The Klauber family were engravers and fine art publishers from Augsburg, Germany. Two of the sons of ancestor Franz Christoph Klauber established a catholic fine art publishing company by 1737, together with Gottfried Bernhard Göz (1708–1774), who broke away to start his own business in 1742. Klauber Brothers remained a trade mark until the end of the century, and longer:
- Joseph Sebastian Klauber (1710–1768), engraver.
He was first a disciple of one Melchior Rein, later of Antonín Birkhardt at Prague.
- Johann Baptist Klauber (1712 until around 1787), engraver.
Both brothers were Hofkupferstecher [engravers of the court] der Kurfürsten von Trier and produced mainly images of saints in a factory-like way. In 1757, a picture bible of 100 engravings was produced.
- Joachim Klauber (died 1791), a priest, their brother, a monk in Scheyern abbey.
- Franz Xaver Klauber (born 1741, son of Johann Baptist), engraver
"who studied in Rome for a considerable time".

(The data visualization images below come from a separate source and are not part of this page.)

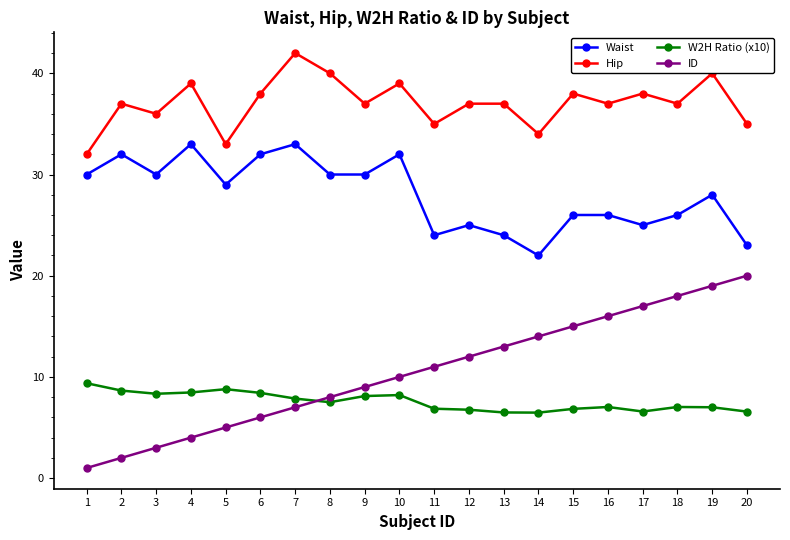

Where is ID nearest to the value 10?

10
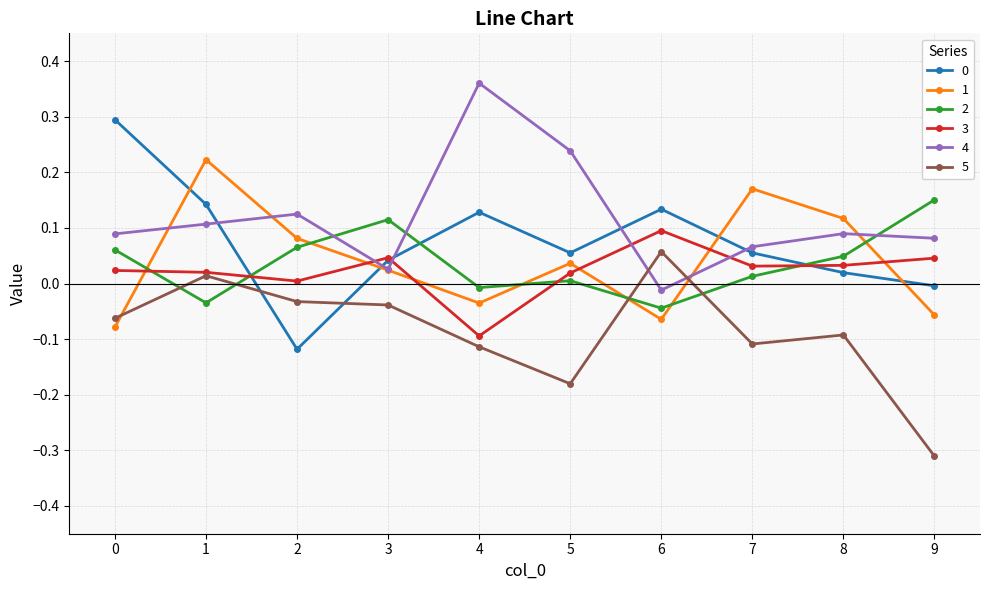

How many lines are shown in the chart?

6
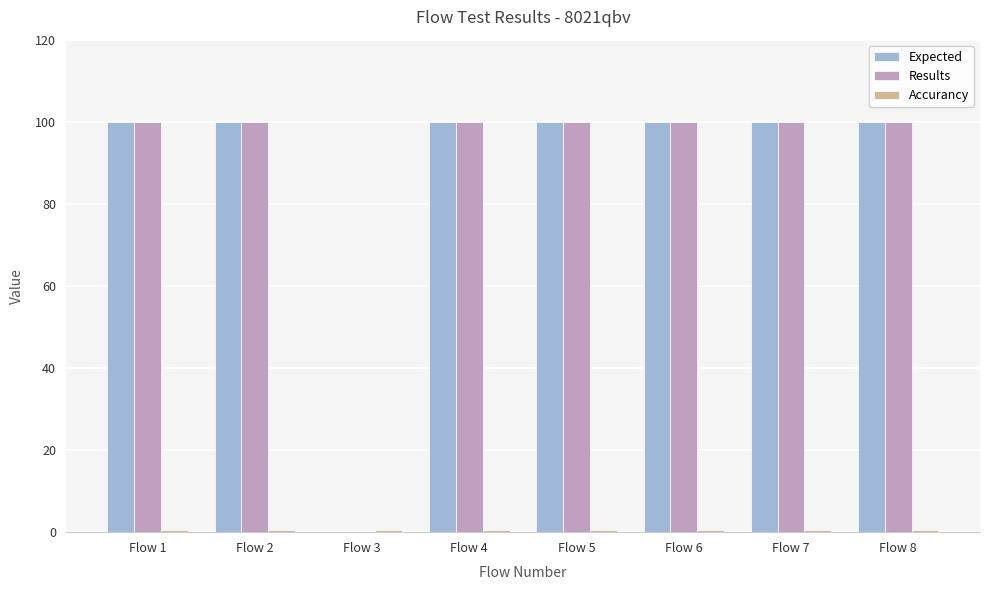

Are the bars grouped side by side (vs. stacked)?

Yes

- Ignaz Sebastian Klauber (born January 2, 1753, Augsburg; died May 25, 1817, St. Petersburg; son of Johann Baptist) was the most renowned member of his family. He first studied with his father, then went to Rome, then to Paris to study with Johann Georg Wille. He was accepted at the Paris Academy and became Graveur du Roi soon later, but went back to Augsburg during French Revolution, moved on to Nuremberg and finally, in 1796, to St. Petersburg, where he became engraver of the court and director of the Academy of Engravers. He very probably died in St. Petersburg.
- One Katharina Klauber, engraver.
No precise details; there are sources which call her a pseudonyme of Ignaz Sebastian.